11. CHANGES TO OUR PRIVACY POLICY
We will continue to evaluate this policy against new technologies, business practices, changes in law,
and your needs, and may make changes to the policy accordingly. Please check this page periodically for
updates. If we make any material changes to this policy, we will post the updated terms of the policy on
the Service, and provide you notice of such changes, which may include notice by email through a
message sent to the email address you use to access the Service, or posting a message on the Service.

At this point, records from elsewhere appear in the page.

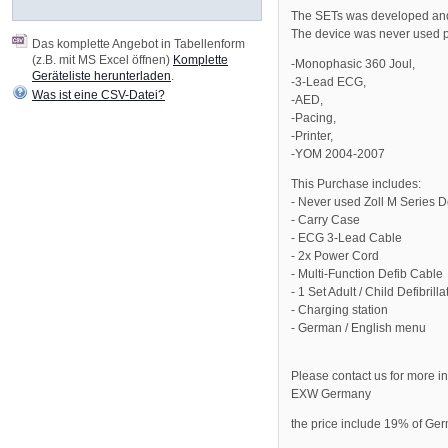
The SETs was developed an
The device was never used pr
Das komplette Angebot in Tabellenform
(z.B. mit MS Excel öffnen)
Komplette
-Monophasic 360 Joul,
Geräteliste herunterladen
.
-3-Lead ECG,
Was ist eine CSV-Datei?
-AED,
-Pacing,
-Printer,
-YOM 2004-2007
This Purchase includes:
- Never used Zoll M Series Def
- Carry Case
- ECG 3-Lead Cable
- 2x Power Cord
- Multi-Function Defib Cable
- 1 Set Adult / Child Defibrill
- Charging station
- German / English menu
Please contact us for more i
EXW Germany
the price include 19% of Ger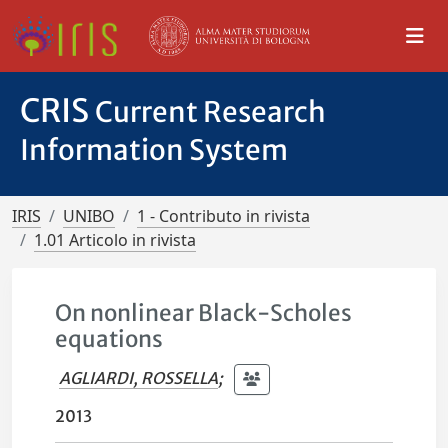
CRIS
Current Research
Information System
IRIS
UNIBO
1 - Contributo in rivista
1.01 Articolo in rivista
On nonlinear Black-Scholes
equations
AGLIARDI, ROSSELLA
;
2013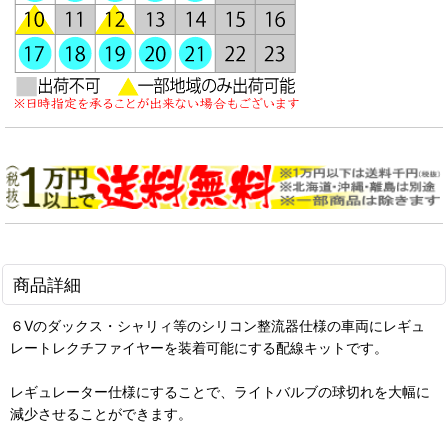
商品詳細
６Vのダックス・シャリィ等のシリコン整流器仕様の車両にレギュ
レートレクチファイヤーを装着可能にする配線キットです。
レギュレーター仕様にすることで、ライトバルブの球切れを大幅に
減少させることができます。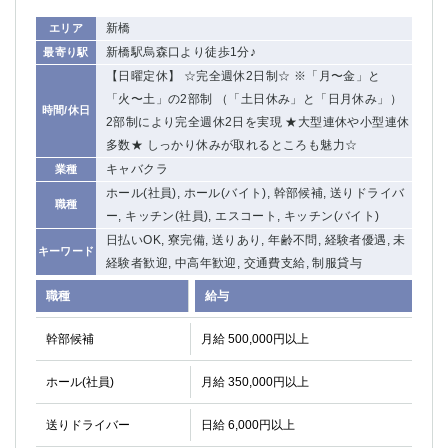
新橋
エリア
新橋駅烏森口より徒歩1分♪
最寄り駅
【日曜定休】 ☆完全週休2日制☆ ※「月〜金」と
「火〜土」の2部制 （「土日休み」と「日月休み」）
時間/休日
2部制により完全週休2日を実現 ★大型連休や小型連休
多数★ しっかり休みが取れるところも魅力☆
キャバクラ
業種
ホール(社員), ホール(バイト), 幹部候補, 送りドライバ
職種
ー, キッチン(社員), エスコート, キッチン(バイト)
日払いOK, 寮完備, 送りあり, 年齢不問, 経験者優遇, 未
キーワード
経験者歓迎, 中高年歓迎, 交通費支給, 制服貸与
職種
給与
幹部候補
月給 500,000円以上
ホール(社員)
月給 350,000円以上
送りドライバー
日給 6,000円以上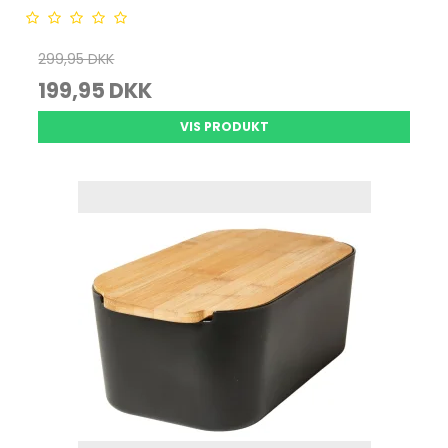
299,95 DKK
199,95 DKK
VIS PRODUKT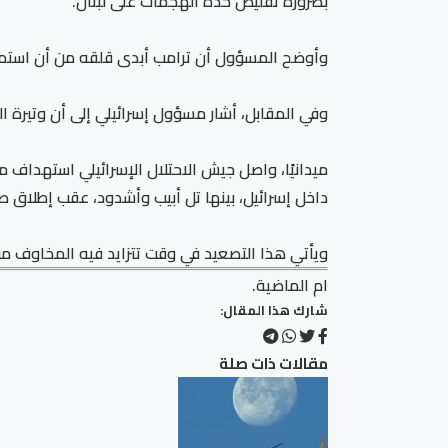
بضرورة تقليص حدة الهجمات على لبنان.
وأوضح المسؤول أن ترامب أبدى قلقه من أن استمرار
وفي المقابل، أشار مسؤول إسرائيلي إلى أن وتيرة ا
ميدانيًا، واصل جيش الاحتلال الإسرائيلي استهداف م
داخل إسرائيل، بينها تل أبيب وأشدود، عقب إطلاق صوا
ويأتي هذا التصعيد في وقت تتزايد فيه المخاوف من ا
ام الماضية.
شارك هذا المقال:
مقالات ذات صلة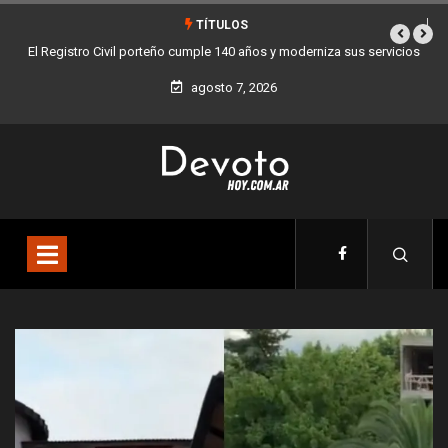
TÍTULOS
 sus servicios
Buenos Aires sumó 12 nuevos Bares Notables y ya son 90 en t
la Ciudad
agosto 7, 2026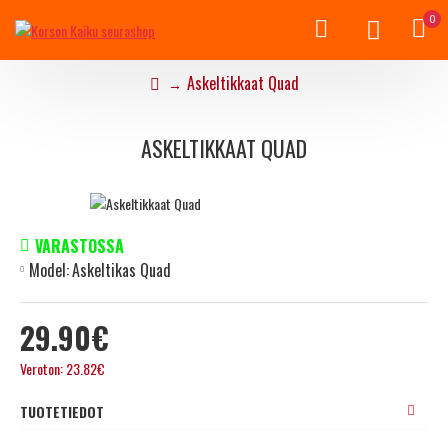
0
Askeltikkaat Quad
ASKELTIKKAAT QUAD
VARASTOSSA
Model:
Askeltikas Quad
29.90€
Veroton: 23.82€
TUOTETIEDOT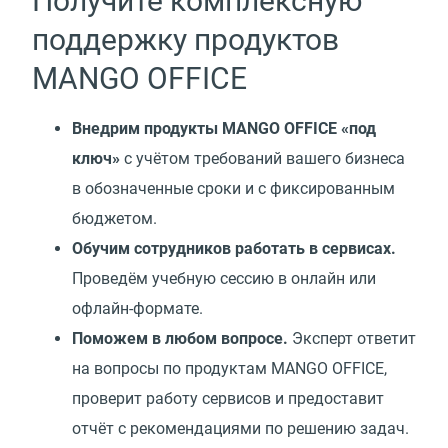
Получите комплексную
поддержку продуктов
MANGO OFFICE
Внедрим продукты MANGO OFFICE
«
под
ключ»
с учётом требований вашего бизнеса
в обозначенные сроки и с фиксированным
бюджетом.
Обучим сотрудников работать в сервисах.
Проведём учебную сессию в онлайн или
офлайн-формате.
Поможем в любом вопросе.
Эксперт ответит
на вопросы по продуктам MANGO OFFICE,
проверит работу сервисов и предоставит
отчёт с рекомендациями по решению задач.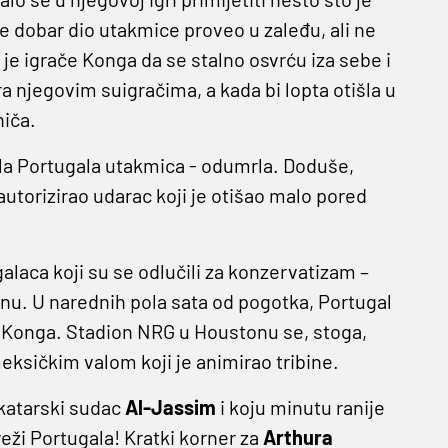
e dobar dio utakmice proveo u zaleđu, ali ne
ao je igrače Konga da se stalno osvrću iza sebe i
ra njegovim suigračima, a kada bi lopta otišla u
niča.
ola Portugala utakmica - odumrla. Doduše,
autorizirao udarac koji je otišao malo pored
alaca koji su se odlučili za konzervatizam –
rinu. U narednih pola sata od pogotka, Portugal
DR Konga. Stadion NRG u Houstonu se, stoga,
eksičkim valom koji je animirao tribine.
 katarski sudac
Al-Jassim
i koju minutu ranije
reži Portugala! Kratki korner za
Arthura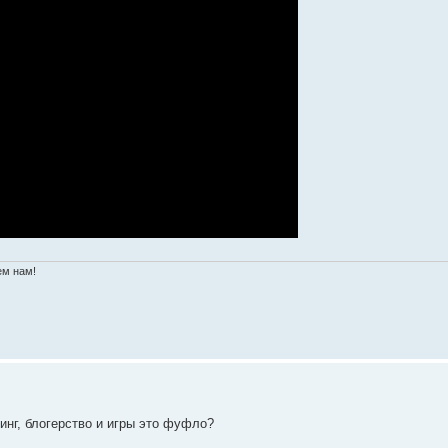
ем нам!
инг, блогерство и игры это фуфло?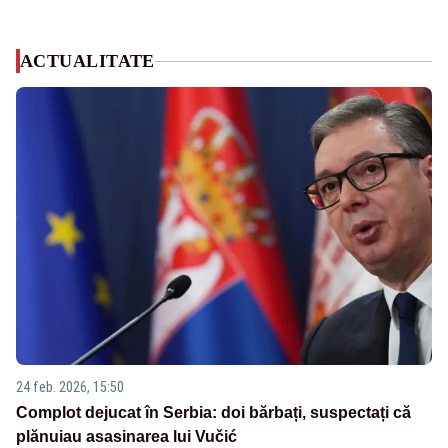
ACTUALITATE
24 feb. 2026, 15:50
Complot dejucat în Serbia: doi bărbați, suspectați că
plănuiau asasinarea lui Vučić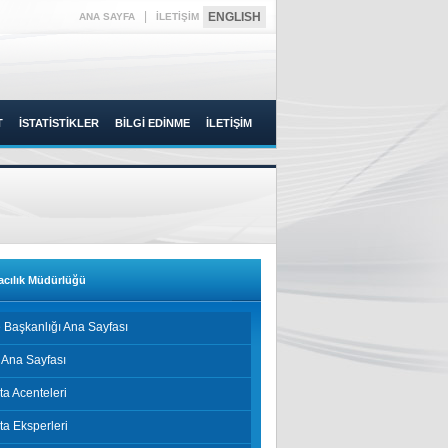
|
ENGLISH
ANA SAYFA
İLETİŞİM
T
İSTATİSTİKLER
BİLGİ EDİNME
İLETİŞİM
acılık Müdürlüğü
 Başkanlığı Ana Sayfası
 Ana Sayfası
ta Acenteleri
ta Eksperleri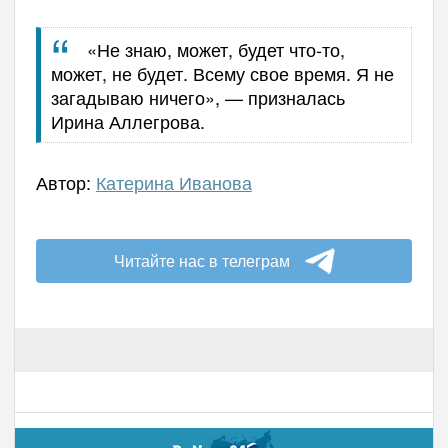
«Не знаю, может, будет что-то,
может, не будет. Всему свое время. Я не
загадываю ничего», — призналась
Ирина Аллегрова.
Автор:
Катерина Иванова
Читайте нас в телеграм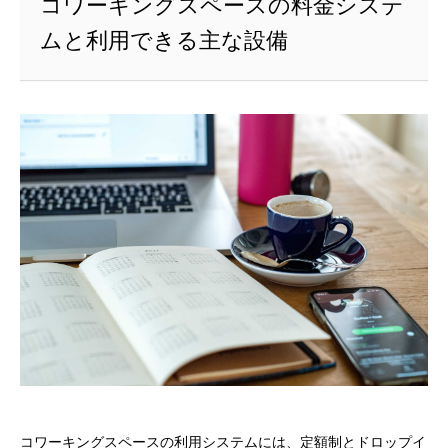
コワーキングスペースの料金システ
ムと利用できる主な設備
コワーキングスペースの利用システムには、定額制とドロップイ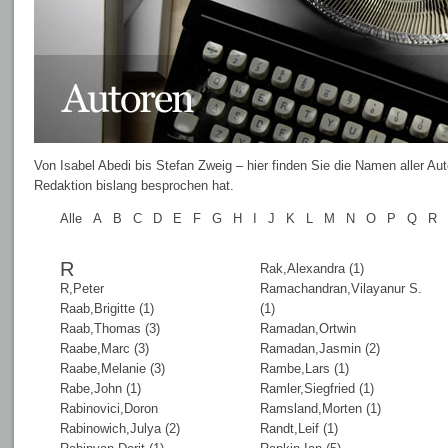
Von Isabel Abedi bis Stefan Zweig – hier finden Sie die Namen aller Au
Redaktion bislang besprochen hat.
Alle
A
B
C
D
E
F
G
H
I
J
K
L
M
N
O
P
Q
R
R
Rak,Alexandra (1)
R,Peter
Ramachandran,Vilayanur S.
Raab,Brigitte (1)
(1)
Raab,Thomas (3)
Ramadan,Ortwin
Raabe,Marc (3)
Ramadan,Jasmin (2)
Raabe,Melanie (3)
Rambe,Lars (1)
Rabe,John (1)
Ramler,Siegfried (1)
Rabinovici,Doron
Ramsland,Morten (1)
Rabinowich,Julya (2)
Randt,Leif (1)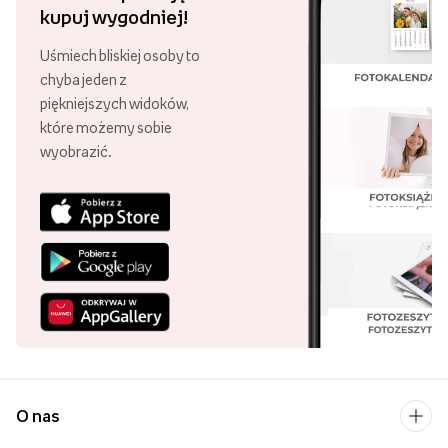
kupuj wygodniej!
Uśmiech bliskiej osoby to
chyba jeden z
piękniejszych widoków,
które możemy sobie
wyobrazić.
O nas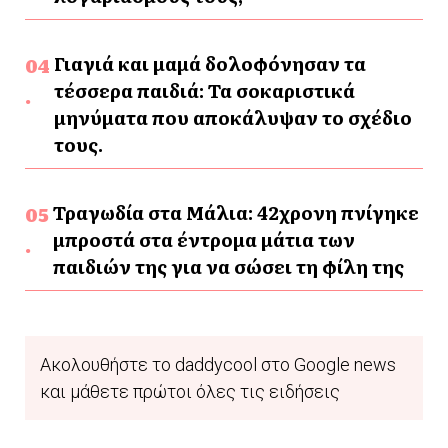
Γιαγιά και μαμά δολοφόνησαν τα
τέσσερα παιδιά: Τα σοκαριστικά
μηνύματα που αποκάλυψαν το σχέδιο
τους.
Τραγωδία στα Μάλια: 42χρονη πνίγηκε
μπροστά στα έντρομα μάτια των
παιδιών της για να σώσει τη φίλη της
Ακολουθήστε το daddycool στο Google news
και μάθετε πρώτοι όλες τις ειδήσεις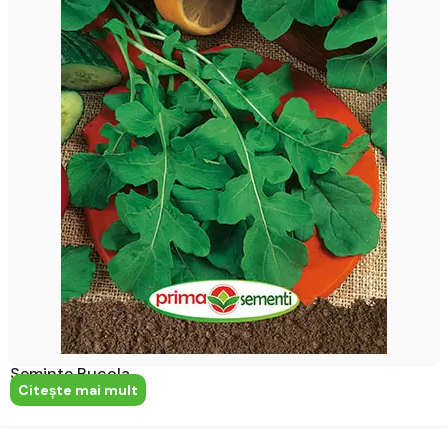
Seminte Rucola
Citeşte mai mult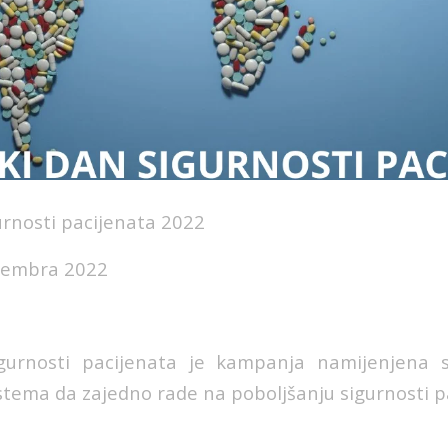
urnosti pacijenata 2022
ptembra 2022
igurnosti pacijenata je kampanja namijenjena 
stema da zajedno rade na poboljšanju sigurnosti p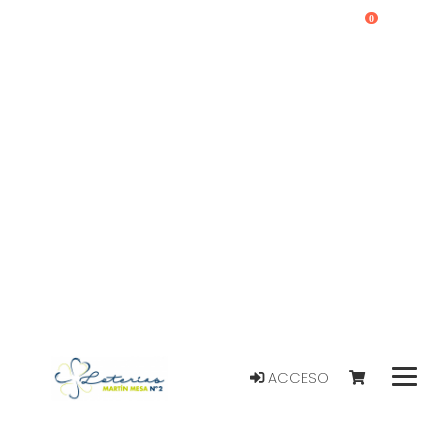
0
ACCESO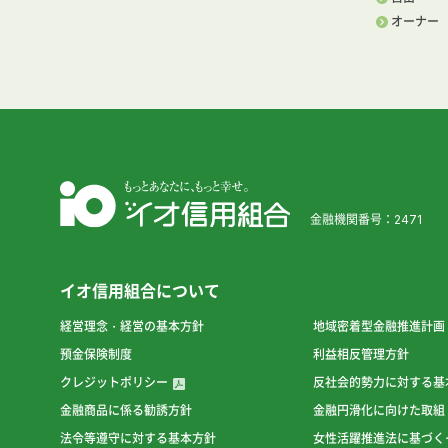
オーナー
金融機関番号：2471
イオ信用組合について
経営理念・経営の基本方針
地域密着型金融推進計画
預金保険制度
利益相反管理方針
クレジットポリシー
反社会的勢力に対する基
金融商品に係る勧誘方針
金融円滑化に向けた取組
法令等遵守に対する基本方針
女性活躍推進法に基づく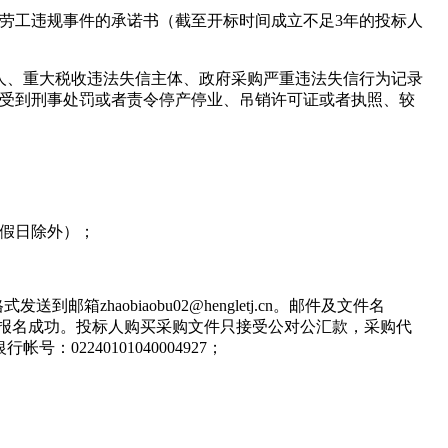
境和劳工违规事件的承诺书（截至开标时间成立不足3年的投标人
失信被执行人、重大税收违法失信主体、政府采购严重违法失信行为记录
因违法经营受到刑事处罚或者责令停产停业、吊销许可证或者执照、较
定节假日除外）；
aobiaobu02@hengletj.cn。邮件及文件名
为报名成功。投标人购买采购文件只接受公对公汇款，采购代
240101040004927；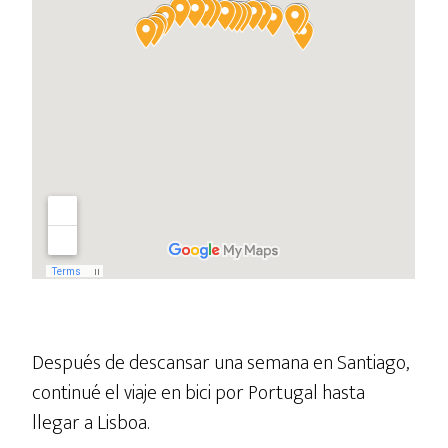
Después de descansar una semana en Santiago,
continué el viaje en bici por Portugal hasta
llegar a Lisboa.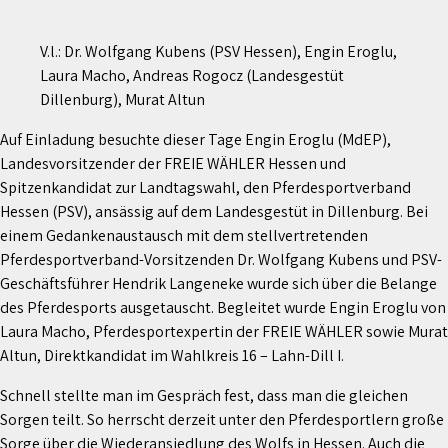
V.l.: Dr. Wolfgang Kubens (PSV Hessen), Engin Eroglu,
Laura Macho, Andreas Rogocz (Landesgestüt
Dillenburg), Murat Altun
Auf Einladung besuchte dieser Tage Engin Eroglu (MdEP),
Landesvorsitzender der FREIE WÄHLER Hessen und
Spitzenkandidat zur Landtagswahl, den Pferdesportverband
Hessen (PSV), ansässig auf dem Landesgestüt in Dillenburg. Bei
einem Gedankenaustausch mit dem stellvertretenden
Pferdesportverband-Vorsitzenden Dr. Wolfgang Kubens und PSV-
Geschäftsführer Hendrik Langeneke wurde sich über die Belange
des Pferdesports ausgetauscht. Begleitet wurde Engin Eroglu von
Laura Macho, Pferdesportexpertin der FREIE WÄHLER sowie Murat
Altun, Direktkandidat im Wahlkreis 16 – Lahn-Dill I.
Schnell stellte man im Gespräch fest, dass man die gleichen
Sorgen teilt. So herrscht derzeit unter den Pferdesportlern große
Sorge über die Wiederansiedlung des Wolfs in Hessen. Auch die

Any material changes to this policy will be effective upon the earlier of thirty (30) calendar days
following our dispatch of an email notice to you or thirty (30) calendar days following our posting of
notice of the changes on the Service. Please note that at all times you are responsible for updating your
information to provide us with your most current email address. In the event that the last email address
that you have provided us is not valid, or for any reason is not capable of delivering to you the notice
described above, our dispatch of the email containing such notice will nonetheless constitute effective
notice of the changes described in the notice. If you do not wish to permit changes in our use of your
information, you must notify us prior to the effective date of the changes that you wish to deactivate
terminate or cancel your account with us. Please note that the continued use of the Service following

notice of such changes shall indicate your acknowledgement of such changes and agreement to be bound
by the terms and conditions of such changes.
12. PERSONAL INFORMATION PROTECTION
We strive to protect the security of your information during transmission using, for instance TSL
software, which encrypts information you input. It is important for you to protect against unauthorized
access to your password and to your mobile device. Be sure to sign off when finished using a shared
mobile device.
13. GOVERNANCE
You may inquire about an inaccuracy or make a complaint about a potential violation to us via the
contact information provided below. We do engage in training to support implementation and
compliance of our privacy practices; any employee that we determine is in violation of this policy may
be subject to disciplinary action.
14. DISPUTE RESOLUTION
Formulary will investigate and attempt to resolve complaints and disputes regarding use and disclosure
of information in accordance with the principles contained in this policy. This Privacy Policy shall be
governed by and interpreted in accordance with the laws of Taiwan without regard to conflict of law
principles. You and Formulary hereby irrevocably consent that any legal action or proceeding arising
under or in connection with this Privacy Policy must be submit to the personal and exclusive jurisdiction
of arbitration in The State of Arizona, USA for the purpose of arbitrating any dispute.
YOU UNDERSTAND AND AGREE THAT, BY ENTERING INTO THIS PRIVACY POLICY,
YOU WAIVE THE RIGHT TO GO TO COURT OR TO PARTICIPATE IN A CLASS OR
REPRESENTATIVE ACTION.
15. CONTACT US
If you have any questions about this privacy policy, or the privacy practices of Formulary, contact us
at info@formulary.ai
This policy was written in English, and to the extent the translated version of this policy if any is
inconsistent with the English version, the English version will control. We reserve the right to correct
translation errors or other issues caused by offering translations of this policy.